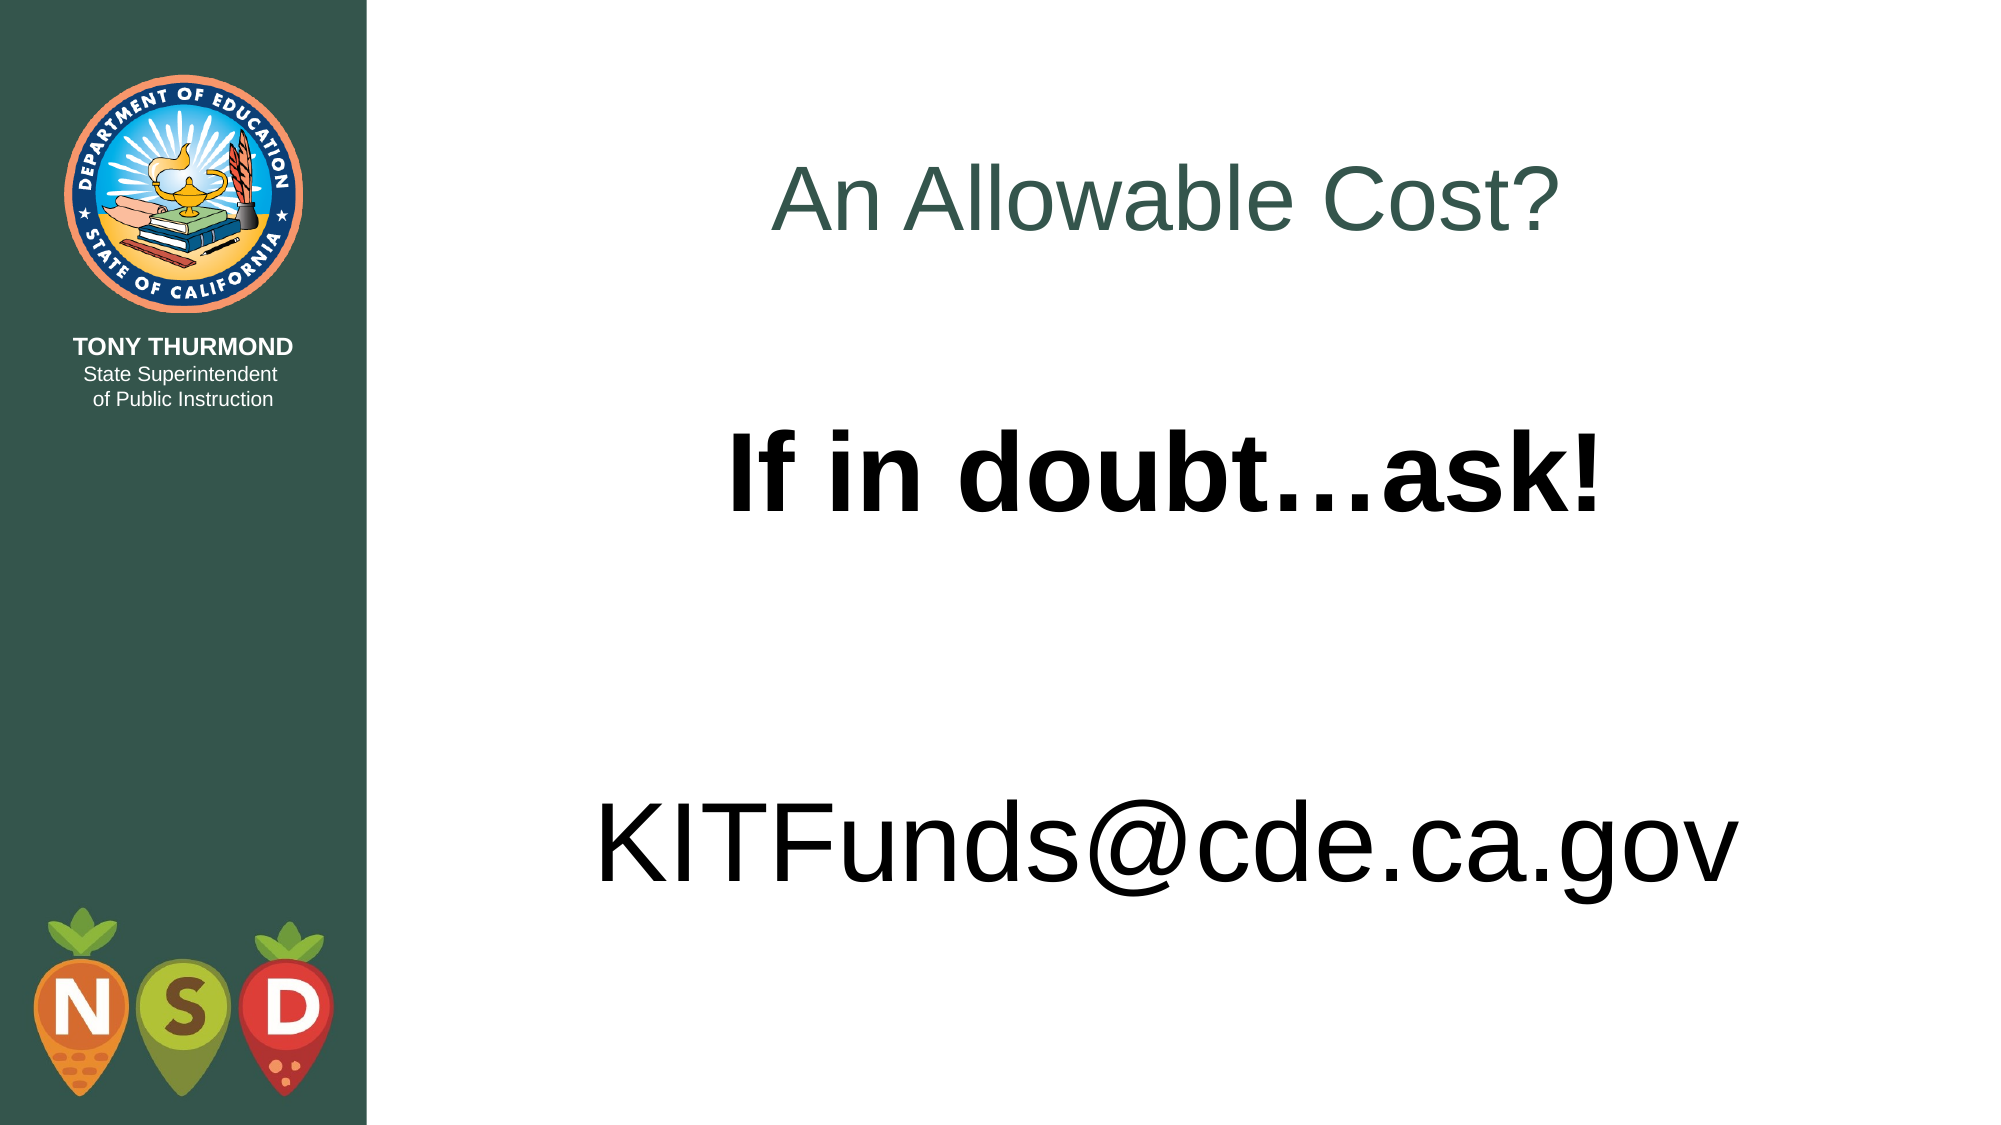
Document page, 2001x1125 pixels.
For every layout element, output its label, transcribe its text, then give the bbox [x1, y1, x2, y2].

picture [13, 892, 354, 1108]
title An Allowable Cost? [416, 99, 1917, 288]
picture [64, 74, 303, 313]
list If in doubt…ask! KITFunds@cde.ca.gov [416, 322, 1917, 1125]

+ + + + + + +

■ **INSTRUCTIONS TO FOLLOW**:
Could you print the lines above, exactly as written, from the line containing "For every layout" through the final one?

■ **RESPONSE AREA**:
For every layout element, output its label, transcribe its text, then give the bbox [x1, y1, x2, y2].

picture [13, 892, 354, 1108]
title An Allowable Cost? [416, 99, 1917, 288]
picture [64, 74, 303, 313]
list If in doubt…ask! KITFunds@cde.ca.gov [416, 322, 1917, 1125]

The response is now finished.